During a thunderstorm, it's best to be home. But in case you are not, your safety and wellbeing may depend on knowing the difference between these lightning myths and the facts.
Myth #1 – Lightning never strikes twice in the same place
Fact: Lightning often strikes the same place repeatedly, especially if it’s a tall, pointy, isolated object.
Myth #2 – Lightning only strikes the tallest objects.
Fact:Lightning is indiscriminate and it can find you anywhere. Lightning may hit the ground instead of a tree, cars instead of nearby telephone poles, and parking lots instead of buildings.
Myth #3 – If you're stuck in a thunderstorm, being under a tree is better than no shelter at all.
Fact:Sheltering under a tree is just about the worst thing you can do. If lightning does hit the tree, there’s the chance that a "ground charge” will spread out from the tree in all directions.

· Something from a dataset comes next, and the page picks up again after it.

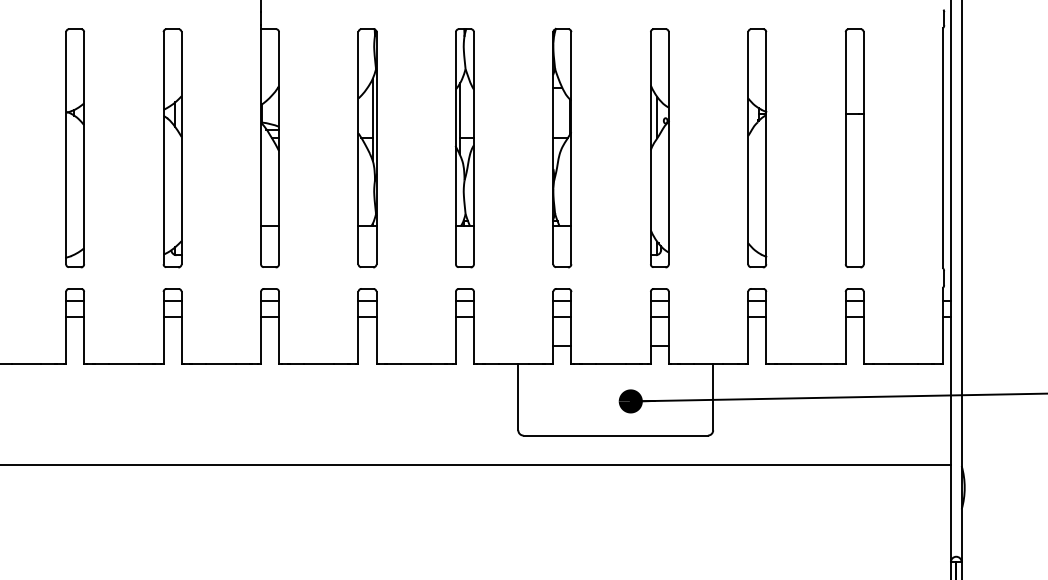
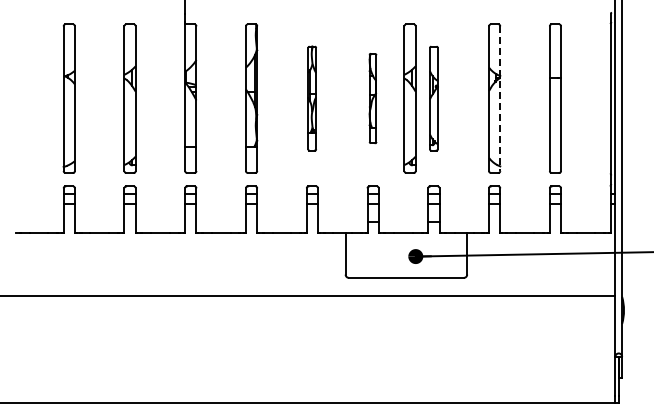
part: (463, 147) -> (311, 98), size x0.7
part: (561, 147) -> (372, 98), size x0.6
part: (620, 147) -> (409, 98), added
part: (659, 147) -> (433, 98), size x0.7
line: (766, 149) -> (500, 99), solid -> dashed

Myth #4 – If you don't see rain or clouds, you're safe.
Fact:Lightning often strikes more than three miles from the thunderstorm, far outside the rain or even the thunderstorm cloud. Though infrequent, "bolts from the blue” have been known to strike areas as distant as 10 miles from their thunderstorm origins, where the skies appear clear.
Myth #5 – A car's rubber tires will protect you from lightning
Fact: True, being in a car will likely protect you. But most vehicles are actually safe because the metal roof and sides divert lightning around you—the rubber tires have little to do with keeping you safe. Convertibles, motorcycles, bikes , open
shelledoutdoor recreation vehicles and cars with plastic or fiberglass shells offer no lightning protection at all.
Myth #6 – If you're outside in a storm, lie flat on the ground.
Fact: Lying flat on the ground makes you more vulnerable to electrocution, not less. Lightning generates potentially deadly electrical currents along the ground in all directions—by lying down, you're providing more potential points on your body to hit.
Myth #7 – If you touch a lightning victim, you'll be electrocuted.
Fact: The human body doesn’t store electricity. It is perfectly safe to touch a lightning victim to give them first aid.
Myth #8 – Wearing metal on your body attracts lightning.
Fact: The presence of metal makes very little difference in determining where lightning will strike. Height, pointy shape and isolation are the dominant factors in whether lightning will strike an object (including you).
Myth #9 – A house will always keep you safe from lightning.
Fact: While a house is the safest place you can be during a storm, just going inside isn’t enough. You must avoid any conducting path leading outside, such as electrical appliances, wires, TV cables, plumbing, metal doors or metal window frames.